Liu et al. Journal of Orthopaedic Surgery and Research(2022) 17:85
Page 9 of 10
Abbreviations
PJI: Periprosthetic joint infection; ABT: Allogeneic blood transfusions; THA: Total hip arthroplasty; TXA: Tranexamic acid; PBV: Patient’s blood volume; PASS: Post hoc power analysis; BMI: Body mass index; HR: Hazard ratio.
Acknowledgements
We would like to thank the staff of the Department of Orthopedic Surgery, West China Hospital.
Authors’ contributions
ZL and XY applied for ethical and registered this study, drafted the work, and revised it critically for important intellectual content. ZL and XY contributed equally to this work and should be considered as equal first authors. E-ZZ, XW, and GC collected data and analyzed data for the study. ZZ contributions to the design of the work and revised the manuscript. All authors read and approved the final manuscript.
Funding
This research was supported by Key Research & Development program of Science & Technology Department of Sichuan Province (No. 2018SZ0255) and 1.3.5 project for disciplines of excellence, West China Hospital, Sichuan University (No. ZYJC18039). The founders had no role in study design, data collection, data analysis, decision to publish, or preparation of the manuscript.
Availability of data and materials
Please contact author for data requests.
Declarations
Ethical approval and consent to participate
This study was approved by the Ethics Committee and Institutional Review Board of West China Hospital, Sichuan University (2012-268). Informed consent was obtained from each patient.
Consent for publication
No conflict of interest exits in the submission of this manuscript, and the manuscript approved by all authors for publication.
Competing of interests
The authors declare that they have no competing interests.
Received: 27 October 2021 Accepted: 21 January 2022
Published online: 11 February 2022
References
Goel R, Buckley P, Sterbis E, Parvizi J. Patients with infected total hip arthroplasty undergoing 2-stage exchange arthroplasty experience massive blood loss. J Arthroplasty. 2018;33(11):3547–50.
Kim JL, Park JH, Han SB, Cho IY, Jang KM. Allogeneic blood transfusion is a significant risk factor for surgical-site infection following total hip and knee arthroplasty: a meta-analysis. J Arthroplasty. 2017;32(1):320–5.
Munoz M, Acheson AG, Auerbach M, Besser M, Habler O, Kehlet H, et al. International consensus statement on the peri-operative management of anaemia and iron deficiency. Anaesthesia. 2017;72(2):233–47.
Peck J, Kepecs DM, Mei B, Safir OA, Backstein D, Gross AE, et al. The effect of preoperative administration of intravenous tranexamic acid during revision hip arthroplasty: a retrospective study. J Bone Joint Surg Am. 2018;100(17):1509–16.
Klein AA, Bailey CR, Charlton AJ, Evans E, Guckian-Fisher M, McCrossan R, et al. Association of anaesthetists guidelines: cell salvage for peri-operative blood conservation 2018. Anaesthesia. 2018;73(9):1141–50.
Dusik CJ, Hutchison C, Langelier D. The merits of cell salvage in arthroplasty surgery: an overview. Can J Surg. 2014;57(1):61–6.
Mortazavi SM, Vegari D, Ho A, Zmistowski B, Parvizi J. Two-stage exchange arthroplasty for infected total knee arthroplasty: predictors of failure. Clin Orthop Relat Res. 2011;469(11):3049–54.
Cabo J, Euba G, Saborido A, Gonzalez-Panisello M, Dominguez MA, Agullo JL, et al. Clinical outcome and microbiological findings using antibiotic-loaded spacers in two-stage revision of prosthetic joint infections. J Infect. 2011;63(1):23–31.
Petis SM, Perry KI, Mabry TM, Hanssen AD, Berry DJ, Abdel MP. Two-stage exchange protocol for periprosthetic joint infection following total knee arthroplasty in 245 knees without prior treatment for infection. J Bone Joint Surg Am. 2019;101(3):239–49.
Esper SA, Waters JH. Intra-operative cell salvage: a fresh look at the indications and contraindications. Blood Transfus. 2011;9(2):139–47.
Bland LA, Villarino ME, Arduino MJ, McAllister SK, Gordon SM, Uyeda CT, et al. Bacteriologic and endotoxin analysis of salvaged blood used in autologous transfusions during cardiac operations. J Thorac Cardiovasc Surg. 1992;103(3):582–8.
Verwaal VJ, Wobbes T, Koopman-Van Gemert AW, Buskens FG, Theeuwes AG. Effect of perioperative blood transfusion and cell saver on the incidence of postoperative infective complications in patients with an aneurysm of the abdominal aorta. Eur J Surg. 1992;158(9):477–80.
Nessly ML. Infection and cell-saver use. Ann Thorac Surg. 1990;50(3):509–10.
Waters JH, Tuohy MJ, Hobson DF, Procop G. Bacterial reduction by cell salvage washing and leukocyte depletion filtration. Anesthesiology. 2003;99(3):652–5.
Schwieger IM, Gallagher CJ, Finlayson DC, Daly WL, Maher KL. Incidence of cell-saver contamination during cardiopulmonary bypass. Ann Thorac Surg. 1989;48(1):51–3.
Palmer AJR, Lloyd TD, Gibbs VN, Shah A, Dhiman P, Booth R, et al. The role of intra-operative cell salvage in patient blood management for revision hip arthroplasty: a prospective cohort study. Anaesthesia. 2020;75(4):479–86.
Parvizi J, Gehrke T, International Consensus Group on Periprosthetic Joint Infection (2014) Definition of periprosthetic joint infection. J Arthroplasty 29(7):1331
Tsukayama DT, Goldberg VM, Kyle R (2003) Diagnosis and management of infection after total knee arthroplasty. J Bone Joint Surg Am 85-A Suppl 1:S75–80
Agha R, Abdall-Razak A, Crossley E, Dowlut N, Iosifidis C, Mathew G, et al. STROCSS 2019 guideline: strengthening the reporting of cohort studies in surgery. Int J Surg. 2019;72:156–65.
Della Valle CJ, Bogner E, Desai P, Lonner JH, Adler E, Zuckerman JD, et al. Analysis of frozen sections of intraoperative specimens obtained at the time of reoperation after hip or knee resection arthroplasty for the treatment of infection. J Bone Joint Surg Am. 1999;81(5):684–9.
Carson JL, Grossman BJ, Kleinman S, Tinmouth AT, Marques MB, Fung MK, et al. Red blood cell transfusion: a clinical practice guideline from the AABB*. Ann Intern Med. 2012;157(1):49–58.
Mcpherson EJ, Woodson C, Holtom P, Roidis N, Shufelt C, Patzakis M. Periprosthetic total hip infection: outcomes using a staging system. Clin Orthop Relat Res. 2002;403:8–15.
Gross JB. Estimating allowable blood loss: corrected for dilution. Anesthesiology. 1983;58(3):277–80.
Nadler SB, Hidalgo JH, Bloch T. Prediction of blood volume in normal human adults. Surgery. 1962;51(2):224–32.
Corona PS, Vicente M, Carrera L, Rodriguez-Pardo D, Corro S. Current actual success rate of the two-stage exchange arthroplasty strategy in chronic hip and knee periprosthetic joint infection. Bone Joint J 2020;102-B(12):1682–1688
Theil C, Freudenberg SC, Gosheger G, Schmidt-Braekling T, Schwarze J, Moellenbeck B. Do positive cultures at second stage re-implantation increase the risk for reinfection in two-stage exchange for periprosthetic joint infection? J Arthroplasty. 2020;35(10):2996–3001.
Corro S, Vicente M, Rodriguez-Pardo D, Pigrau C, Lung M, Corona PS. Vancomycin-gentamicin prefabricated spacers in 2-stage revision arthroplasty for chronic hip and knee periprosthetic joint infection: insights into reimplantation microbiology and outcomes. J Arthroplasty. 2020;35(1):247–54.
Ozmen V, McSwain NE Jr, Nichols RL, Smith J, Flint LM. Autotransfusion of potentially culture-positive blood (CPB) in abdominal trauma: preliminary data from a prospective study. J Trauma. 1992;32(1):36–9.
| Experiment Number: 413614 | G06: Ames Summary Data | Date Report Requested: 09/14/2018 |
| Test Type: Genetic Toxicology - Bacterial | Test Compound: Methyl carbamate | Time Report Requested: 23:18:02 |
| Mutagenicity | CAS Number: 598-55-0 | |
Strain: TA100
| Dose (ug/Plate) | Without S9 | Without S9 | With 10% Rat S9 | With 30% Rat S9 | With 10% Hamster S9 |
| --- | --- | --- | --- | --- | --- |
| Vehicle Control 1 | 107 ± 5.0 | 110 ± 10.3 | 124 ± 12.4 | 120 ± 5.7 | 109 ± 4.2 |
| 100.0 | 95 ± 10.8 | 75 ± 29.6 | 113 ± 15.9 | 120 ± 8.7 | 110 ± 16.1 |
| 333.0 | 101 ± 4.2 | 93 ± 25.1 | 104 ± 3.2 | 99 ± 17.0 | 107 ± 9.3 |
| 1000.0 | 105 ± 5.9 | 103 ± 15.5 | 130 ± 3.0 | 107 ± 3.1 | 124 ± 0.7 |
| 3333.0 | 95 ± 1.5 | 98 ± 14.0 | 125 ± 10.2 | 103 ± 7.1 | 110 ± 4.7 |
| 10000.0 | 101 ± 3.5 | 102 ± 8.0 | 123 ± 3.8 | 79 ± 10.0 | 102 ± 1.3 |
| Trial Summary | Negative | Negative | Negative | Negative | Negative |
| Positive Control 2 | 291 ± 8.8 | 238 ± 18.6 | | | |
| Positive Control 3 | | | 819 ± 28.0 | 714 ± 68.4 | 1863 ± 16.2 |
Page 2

# # #

** GOAL OF THE EXERCISE **
Above is a listing; print exactly its lines from the one with "598-55-0 | |" through the one with "109 ± 4.2 |", and no other lines.

** WRITTEN ANSWER **
| Mutagenicity | CAS Number: 598-55-0 | |
Strain: TA100
| Dose (ug/Plate) | Without S9 | Without S9 | With 10% Rat S9 | With 30% Rat S9 | With 10% Hamster S9 |
| --- | --- | --- | --- | --- | --- |
| Vehicle Control 1 | 107 ± 5.0 | 110 ± 10.3 | 124 ± 12.4 | 120 ± 5.7 | 109 ± 4.2 |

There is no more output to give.